◆ Task details
Copy the records from the line with "collectors: H. A. Allard" up to and including the line with "name author: (Greene) Harrington", swapping "locality" for "place" and leaving everything else as it is. Give only those lines.

◆ Data
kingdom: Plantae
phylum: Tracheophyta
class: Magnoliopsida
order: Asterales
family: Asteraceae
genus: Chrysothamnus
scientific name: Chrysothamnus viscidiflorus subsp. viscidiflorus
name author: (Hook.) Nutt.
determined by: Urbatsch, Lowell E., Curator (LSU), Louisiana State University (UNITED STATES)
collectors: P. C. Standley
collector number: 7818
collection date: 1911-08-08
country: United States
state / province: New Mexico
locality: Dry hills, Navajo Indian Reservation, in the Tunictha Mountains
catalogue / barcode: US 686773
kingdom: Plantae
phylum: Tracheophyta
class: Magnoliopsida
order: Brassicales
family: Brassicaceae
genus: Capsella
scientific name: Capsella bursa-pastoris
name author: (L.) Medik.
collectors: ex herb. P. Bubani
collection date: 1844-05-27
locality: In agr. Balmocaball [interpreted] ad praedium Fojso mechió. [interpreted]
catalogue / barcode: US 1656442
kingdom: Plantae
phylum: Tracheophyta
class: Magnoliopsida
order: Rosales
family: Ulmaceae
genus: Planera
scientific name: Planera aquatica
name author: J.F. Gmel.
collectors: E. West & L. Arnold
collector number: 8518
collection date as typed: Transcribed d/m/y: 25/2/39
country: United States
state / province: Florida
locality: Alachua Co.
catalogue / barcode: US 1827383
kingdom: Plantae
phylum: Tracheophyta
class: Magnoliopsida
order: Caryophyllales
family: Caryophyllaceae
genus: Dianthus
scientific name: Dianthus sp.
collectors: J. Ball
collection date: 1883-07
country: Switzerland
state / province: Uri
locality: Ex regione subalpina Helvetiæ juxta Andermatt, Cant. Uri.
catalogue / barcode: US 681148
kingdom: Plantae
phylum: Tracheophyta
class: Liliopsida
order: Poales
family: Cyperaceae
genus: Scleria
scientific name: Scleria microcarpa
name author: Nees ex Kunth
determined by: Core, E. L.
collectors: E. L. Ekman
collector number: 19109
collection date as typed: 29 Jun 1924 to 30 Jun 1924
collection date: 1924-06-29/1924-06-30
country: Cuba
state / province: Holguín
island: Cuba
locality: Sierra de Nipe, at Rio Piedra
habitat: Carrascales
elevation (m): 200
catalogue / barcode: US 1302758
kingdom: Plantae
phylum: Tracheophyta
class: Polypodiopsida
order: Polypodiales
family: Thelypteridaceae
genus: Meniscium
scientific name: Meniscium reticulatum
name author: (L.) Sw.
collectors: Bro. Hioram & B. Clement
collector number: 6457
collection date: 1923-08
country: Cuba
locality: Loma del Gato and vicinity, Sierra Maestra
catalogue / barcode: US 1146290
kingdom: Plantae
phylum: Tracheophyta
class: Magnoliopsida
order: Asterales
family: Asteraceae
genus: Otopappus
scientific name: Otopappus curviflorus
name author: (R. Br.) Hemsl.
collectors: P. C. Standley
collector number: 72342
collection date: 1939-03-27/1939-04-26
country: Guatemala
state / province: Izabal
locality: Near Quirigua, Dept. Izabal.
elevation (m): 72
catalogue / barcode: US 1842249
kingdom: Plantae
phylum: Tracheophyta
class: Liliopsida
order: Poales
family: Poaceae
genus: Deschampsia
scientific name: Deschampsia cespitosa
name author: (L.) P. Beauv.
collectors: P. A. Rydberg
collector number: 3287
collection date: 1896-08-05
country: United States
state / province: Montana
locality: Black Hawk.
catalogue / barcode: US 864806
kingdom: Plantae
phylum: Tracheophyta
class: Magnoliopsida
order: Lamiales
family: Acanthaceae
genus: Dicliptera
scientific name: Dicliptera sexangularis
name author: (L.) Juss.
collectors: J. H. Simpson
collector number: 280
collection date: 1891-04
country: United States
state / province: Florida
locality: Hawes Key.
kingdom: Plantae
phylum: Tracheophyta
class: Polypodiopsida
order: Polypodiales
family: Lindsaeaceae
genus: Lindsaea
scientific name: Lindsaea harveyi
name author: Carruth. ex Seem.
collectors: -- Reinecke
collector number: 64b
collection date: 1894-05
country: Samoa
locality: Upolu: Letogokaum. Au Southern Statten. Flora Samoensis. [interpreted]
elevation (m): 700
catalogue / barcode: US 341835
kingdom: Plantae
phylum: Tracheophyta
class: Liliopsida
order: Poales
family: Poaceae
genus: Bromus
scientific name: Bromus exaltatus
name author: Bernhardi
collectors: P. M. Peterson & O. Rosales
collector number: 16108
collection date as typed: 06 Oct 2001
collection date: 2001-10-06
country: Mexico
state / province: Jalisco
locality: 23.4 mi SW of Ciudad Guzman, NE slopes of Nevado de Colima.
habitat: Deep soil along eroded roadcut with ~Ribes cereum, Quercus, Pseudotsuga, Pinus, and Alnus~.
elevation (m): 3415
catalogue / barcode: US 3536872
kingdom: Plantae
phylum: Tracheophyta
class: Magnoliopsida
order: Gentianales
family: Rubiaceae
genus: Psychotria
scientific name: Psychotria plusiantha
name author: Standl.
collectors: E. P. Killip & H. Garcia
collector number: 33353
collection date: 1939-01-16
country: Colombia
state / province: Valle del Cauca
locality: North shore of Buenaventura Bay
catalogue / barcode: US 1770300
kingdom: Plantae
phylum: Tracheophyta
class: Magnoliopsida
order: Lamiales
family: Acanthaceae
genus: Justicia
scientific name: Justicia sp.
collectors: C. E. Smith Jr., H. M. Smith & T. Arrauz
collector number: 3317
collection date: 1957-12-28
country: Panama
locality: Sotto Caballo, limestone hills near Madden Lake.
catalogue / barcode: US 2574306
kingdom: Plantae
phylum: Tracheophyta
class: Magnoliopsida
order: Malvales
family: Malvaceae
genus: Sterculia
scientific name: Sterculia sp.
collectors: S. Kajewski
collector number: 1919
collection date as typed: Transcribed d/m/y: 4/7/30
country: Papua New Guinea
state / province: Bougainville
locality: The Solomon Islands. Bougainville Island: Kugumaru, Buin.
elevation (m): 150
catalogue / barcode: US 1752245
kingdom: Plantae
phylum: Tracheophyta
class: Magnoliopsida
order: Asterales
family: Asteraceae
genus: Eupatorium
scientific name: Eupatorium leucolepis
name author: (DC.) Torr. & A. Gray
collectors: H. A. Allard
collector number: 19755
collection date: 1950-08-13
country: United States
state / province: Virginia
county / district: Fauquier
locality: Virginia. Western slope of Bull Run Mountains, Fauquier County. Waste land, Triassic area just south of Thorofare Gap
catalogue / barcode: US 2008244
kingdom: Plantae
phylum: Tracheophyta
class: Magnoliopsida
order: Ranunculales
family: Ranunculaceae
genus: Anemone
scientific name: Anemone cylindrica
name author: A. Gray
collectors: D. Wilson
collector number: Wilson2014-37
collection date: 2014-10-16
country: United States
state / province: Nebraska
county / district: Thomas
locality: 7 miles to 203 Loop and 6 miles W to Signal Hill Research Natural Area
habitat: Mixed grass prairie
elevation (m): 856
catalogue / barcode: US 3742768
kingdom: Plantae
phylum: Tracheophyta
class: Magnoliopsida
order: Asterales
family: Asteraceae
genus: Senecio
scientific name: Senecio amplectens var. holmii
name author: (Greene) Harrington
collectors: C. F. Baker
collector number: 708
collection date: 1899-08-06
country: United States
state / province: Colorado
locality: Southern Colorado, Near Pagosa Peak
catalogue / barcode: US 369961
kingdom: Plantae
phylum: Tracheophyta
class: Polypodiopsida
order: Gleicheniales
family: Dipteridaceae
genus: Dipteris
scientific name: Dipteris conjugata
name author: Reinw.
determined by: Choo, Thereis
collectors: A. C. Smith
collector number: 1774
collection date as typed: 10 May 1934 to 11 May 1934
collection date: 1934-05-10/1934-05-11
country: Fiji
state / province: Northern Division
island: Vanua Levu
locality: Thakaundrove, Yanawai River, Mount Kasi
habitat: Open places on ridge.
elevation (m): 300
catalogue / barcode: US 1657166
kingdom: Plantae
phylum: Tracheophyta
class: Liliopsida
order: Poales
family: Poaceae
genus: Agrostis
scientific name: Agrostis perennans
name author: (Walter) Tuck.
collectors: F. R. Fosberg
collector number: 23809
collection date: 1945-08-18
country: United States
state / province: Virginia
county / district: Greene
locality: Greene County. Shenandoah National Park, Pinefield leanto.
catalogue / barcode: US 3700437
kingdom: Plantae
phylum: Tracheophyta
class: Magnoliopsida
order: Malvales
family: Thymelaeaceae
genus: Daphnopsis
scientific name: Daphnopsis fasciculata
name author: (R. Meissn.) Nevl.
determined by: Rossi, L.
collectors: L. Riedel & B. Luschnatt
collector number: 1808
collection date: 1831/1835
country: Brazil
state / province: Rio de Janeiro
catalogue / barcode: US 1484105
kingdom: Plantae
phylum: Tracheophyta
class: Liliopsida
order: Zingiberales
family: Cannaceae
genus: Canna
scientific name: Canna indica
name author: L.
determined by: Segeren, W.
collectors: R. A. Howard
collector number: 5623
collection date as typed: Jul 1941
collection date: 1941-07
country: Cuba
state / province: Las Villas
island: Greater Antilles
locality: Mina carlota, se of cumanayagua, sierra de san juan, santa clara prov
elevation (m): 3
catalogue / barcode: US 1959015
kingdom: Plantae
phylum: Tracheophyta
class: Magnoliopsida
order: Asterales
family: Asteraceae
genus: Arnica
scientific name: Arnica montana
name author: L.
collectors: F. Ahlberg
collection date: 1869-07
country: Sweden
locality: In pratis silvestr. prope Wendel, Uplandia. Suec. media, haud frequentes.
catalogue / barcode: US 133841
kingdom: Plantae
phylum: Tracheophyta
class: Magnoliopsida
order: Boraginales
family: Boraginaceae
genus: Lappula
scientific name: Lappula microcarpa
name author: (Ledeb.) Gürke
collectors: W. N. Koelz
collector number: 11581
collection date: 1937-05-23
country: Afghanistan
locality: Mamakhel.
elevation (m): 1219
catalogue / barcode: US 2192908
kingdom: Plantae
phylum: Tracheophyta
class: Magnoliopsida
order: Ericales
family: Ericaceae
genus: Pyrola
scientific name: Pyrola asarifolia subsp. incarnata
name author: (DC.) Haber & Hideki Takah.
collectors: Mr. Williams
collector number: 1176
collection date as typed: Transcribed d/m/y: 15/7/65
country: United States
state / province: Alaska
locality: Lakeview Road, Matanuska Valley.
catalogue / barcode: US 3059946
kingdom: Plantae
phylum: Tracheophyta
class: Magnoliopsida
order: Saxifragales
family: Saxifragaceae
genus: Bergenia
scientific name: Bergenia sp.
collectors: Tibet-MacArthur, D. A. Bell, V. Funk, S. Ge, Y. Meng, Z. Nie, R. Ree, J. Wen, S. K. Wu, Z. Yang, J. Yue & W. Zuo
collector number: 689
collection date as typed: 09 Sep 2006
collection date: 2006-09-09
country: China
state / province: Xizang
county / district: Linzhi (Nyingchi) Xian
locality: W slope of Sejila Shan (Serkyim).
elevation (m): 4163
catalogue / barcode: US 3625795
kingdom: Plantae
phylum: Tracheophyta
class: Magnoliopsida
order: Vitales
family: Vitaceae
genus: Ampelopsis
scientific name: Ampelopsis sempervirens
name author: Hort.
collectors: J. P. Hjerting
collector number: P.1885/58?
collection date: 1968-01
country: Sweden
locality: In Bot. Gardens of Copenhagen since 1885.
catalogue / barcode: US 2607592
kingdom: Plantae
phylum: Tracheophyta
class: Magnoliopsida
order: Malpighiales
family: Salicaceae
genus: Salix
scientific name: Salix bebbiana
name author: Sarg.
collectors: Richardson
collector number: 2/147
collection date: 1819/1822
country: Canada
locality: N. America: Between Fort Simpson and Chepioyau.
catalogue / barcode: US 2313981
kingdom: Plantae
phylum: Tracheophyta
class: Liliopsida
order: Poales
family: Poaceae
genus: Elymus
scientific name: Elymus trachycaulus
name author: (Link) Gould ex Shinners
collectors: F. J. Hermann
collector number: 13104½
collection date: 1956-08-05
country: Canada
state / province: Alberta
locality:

◆ Solution for this problem
collectors: H. A. Allard
collector number: 19755
collection date: 1950-08-13
country: United States
state / province: Virginia
county / district: Fauquier
place: Virginia. Western slope of Bull Run Mountains, Fauquier County. Waste land, Triassic area just south of Thorofare Gap
catalogue / barcode: US 2008244
kingdom: Plantae
phylum: Tracheophyta
class: Magnoliopsida
order: Ranunculales
family: Ranunculaceae
genus: Anemone
scientific name: Anemone cylindrica
name author: A. Gray
collectors: D. Wilson
collector number: Wilson2014-37
collection date: 2014-10-16
country: United States
state / province: Nebraska
county / district: Thomas
place: 7 miles to 203 Loop and 6 miles W to Signal Hill Research Natural Area
habitat: Mixed grass prairie
elevation (m): 856
catalogue / barcode: US 3742768
kingdom: Plantae
phylum: Tracheophyta
class: Magnoliopsida
order: Asterales
family: Asteraceae
genus: Senecio
scientific name: Senecio amplectens var. holmii
name author: (Greene) Harrington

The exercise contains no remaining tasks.